#### PROBLEM TO SOLVE
Leaving out all images, return the entries below exactly.
*** INFORMATION SUPPLIED ***
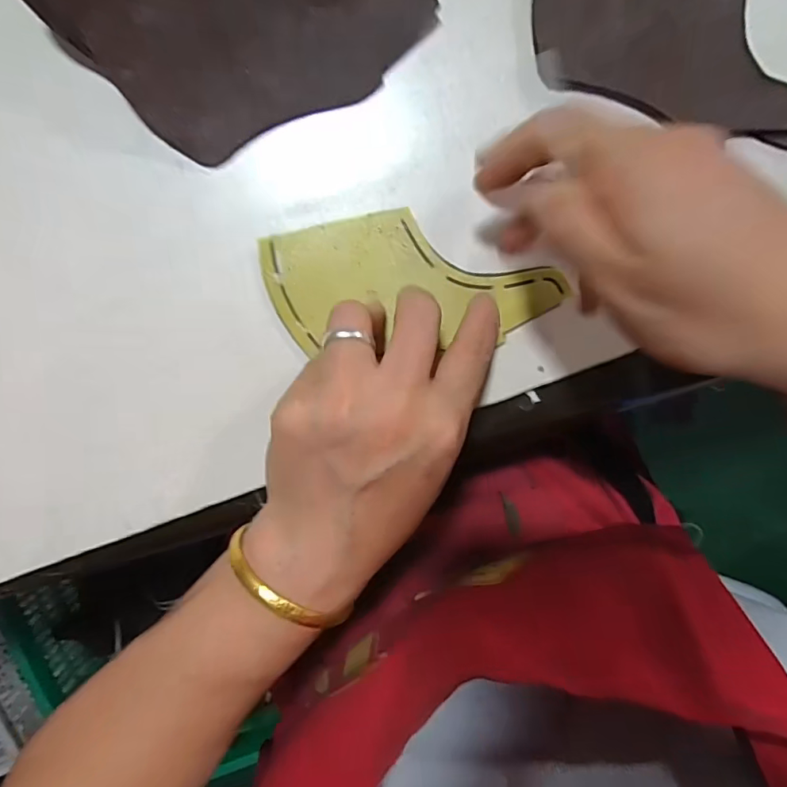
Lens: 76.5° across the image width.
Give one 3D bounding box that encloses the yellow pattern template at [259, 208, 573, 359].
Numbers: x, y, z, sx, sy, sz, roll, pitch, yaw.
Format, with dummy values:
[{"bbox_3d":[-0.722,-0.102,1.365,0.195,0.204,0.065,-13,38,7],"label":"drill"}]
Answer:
*** End of INFORMATION SUPPLIED ***
#### TASK ANSWER
Lens: 76.5° across the image width.
Give one 3D bounding box that encloses the yellow pattern template at [259, 208, 573, 359].
Numbers: x, y, z, sx, sy, sz, roll, pitch, yaw.
Format, with dummy values:
[{"bbox_3d":[-0.722,-0.102,1.365,0.195,0.204,0.065,-13,38,7],"label":"drill"}]
Answer:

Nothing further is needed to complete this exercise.